Stored data:
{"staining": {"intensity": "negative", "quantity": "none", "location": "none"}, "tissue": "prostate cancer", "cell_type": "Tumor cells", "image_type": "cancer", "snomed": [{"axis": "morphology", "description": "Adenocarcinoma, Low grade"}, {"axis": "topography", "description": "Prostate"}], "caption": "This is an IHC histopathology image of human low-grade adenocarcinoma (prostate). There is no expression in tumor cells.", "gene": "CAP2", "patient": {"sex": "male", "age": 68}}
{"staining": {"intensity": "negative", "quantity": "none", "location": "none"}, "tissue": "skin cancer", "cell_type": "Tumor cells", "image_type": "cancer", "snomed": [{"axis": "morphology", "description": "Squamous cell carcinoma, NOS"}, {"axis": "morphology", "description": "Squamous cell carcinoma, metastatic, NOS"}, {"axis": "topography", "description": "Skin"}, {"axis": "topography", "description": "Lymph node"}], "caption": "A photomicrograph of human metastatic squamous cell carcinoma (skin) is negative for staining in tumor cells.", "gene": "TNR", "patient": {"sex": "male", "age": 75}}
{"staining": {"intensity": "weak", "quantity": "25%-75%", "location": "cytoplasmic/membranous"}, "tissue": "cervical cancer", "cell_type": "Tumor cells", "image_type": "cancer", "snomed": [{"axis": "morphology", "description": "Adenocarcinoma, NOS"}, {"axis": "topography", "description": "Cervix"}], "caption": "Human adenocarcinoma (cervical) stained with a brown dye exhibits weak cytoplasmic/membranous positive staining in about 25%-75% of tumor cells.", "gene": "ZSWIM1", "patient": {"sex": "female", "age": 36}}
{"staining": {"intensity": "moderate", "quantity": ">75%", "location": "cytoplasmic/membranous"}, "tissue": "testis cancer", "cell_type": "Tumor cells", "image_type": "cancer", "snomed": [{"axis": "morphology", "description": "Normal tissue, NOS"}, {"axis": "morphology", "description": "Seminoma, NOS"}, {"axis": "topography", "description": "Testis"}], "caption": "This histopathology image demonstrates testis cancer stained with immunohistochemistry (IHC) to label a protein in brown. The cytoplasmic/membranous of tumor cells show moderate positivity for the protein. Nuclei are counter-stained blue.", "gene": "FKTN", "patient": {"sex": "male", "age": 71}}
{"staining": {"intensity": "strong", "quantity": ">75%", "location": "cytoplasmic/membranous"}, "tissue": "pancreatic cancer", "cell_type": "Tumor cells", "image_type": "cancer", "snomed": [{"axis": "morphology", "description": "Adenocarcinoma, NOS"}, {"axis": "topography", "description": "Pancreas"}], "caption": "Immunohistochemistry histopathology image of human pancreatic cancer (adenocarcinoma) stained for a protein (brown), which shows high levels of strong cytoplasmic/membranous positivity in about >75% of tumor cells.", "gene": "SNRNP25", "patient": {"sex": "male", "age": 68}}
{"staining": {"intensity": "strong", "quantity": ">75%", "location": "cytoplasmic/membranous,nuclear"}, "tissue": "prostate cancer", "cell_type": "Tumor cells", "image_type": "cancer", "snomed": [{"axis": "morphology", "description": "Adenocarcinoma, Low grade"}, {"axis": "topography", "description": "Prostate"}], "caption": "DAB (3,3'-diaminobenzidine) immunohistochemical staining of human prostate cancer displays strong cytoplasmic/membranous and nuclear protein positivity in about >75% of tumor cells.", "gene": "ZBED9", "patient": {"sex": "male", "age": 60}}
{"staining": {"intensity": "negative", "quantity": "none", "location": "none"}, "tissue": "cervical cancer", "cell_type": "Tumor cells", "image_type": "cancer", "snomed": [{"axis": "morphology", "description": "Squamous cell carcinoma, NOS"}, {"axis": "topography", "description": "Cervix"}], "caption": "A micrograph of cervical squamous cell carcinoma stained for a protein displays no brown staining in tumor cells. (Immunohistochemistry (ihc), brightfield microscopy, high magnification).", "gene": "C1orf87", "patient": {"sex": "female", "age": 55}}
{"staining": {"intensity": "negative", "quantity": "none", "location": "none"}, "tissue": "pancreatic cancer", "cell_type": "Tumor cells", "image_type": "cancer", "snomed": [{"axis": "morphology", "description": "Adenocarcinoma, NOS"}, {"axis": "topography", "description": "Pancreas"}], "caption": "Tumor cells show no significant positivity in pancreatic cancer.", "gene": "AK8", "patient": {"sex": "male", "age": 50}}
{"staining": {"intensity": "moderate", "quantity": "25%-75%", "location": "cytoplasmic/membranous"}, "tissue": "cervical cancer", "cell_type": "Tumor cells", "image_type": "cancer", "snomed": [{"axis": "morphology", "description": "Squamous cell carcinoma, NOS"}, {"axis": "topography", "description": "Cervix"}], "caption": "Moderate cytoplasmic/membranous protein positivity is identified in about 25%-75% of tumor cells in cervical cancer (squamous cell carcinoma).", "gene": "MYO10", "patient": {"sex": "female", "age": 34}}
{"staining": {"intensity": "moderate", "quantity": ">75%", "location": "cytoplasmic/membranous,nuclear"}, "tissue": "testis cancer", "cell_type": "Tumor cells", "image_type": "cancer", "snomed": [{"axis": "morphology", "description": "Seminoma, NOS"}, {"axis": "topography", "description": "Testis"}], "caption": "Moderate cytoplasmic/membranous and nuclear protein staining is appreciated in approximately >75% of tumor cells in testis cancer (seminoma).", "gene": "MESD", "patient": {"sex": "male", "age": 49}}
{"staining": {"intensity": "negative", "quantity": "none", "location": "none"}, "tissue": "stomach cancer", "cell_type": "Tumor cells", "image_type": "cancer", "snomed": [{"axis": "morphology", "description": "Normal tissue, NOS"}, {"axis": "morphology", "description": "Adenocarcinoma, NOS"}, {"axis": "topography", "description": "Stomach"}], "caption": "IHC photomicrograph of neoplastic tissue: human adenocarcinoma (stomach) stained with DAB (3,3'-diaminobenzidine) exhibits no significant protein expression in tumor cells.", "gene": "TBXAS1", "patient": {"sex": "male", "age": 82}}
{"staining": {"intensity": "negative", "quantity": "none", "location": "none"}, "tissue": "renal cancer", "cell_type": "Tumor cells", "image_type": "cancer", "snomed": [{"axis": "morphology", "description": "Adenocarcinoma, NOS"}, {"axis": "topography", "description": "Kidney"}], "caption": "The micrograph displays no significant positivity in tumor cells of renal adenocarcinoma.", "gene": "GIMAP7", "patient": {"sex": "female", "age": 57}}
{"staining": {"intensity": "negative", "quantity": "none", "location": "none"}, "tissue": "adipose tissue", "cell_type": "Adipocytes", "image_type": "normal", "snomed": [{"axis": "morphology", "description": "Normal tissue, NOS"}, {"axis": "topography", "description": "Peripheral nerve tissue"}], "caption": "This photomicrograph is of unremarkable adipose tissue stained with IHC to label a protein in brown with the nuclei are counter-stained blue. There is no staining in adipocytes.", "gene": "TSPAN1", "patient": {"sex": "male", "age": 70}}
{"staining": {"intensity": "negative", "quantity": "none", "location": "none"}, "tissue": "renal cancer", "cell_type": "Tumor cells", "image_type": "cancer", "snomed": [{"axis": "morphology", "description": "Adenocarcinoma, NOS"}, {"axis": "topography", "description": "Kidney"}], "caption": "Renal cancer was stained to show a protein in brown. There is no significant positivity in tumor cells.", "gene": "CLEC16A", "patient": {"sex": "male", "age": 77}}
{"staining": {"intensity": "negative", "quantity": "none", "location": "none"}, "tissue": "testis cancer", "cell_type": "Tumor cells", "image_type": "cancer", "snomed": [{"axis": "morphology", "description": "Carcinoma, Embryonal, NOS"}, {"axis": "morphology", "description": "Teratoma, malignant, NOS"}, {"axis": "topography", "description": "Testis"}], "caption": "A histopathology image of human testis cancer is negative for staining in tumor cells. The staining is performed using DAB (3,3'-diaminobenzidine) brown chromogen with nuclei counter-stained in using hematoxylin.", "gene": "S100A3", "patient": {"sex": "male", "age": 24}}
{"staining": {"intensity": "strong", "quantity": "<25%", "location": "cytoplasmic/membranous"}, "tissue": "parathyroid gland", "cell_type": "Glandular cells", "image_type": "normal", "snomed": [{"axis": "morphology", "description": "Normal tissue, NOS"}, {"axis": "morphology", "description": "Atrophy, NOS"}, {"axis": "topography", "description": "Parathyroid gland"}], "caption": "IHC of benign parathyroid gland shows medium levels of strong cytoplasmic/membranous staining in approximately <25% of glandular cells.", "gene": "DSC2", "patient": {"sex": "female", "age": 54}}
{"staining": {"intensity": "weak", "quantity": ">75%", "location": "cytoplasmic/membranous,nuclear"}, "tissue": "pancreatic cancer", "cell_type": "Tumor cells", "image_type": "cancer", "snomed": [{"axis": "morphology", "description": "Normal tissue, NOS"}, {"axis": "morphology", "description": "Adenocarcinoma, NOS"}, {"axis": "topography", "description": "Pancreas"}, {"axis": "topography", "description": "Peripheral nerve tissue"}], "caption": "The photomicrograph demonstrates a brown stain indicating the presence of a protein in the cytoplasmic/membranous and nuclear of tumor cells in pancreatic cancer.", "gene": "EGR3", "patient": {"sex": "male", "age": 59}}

### WHAT YOU NEED TO DO
Where does the word "levels" appear in the records? Copy every line that holds it.

### WRITTEN ANSWER
{"staining": {"intensity": "strong", "quantity": ">75%", "location": "cytoplasmic/membranous"}, "tissue": "pancreatic cancer", "cell_type": "Tumor cells", "image_type": "cancer", "snomed": [{"axis": "morphology", "description": "Adenocarcinoma, NOS"}, {"axis": "topography", "description": "Pancreas"}], "caption": "Immunohistochemistry histopathology image of human pancreatic cancer (adenocarcinoma) stained for a protein (brown), which shows high levels of strong cytoplasmic/membranous positivity in about >75% of tumor cells.", "gene": "SNRNP25", "patient": {"sex": "male", "age": 68}}
{"staining": {"intensity": "strong", "quantity": "<25%", "location": "cytoplasmic/membranous"}, "tissue": "parathyroid gland", "cell_type": "Glandular cells", "image_type": "normal", "snomed": [{"axis": "morphology", "description": "Normal tissue, NOS"}, {"axis": "morphology", "description": "Atrophy, NOS"}, {"axis": "topography", "description": "Parathyroid gland"}], "caption": "IHC of benign parathyroid gland shows medium levels of strong cytoplasmic/membranous staining in approximately <25% of glandular cells.", "gene": "DSC2", "patient": {"sex": "female", "age": 54}}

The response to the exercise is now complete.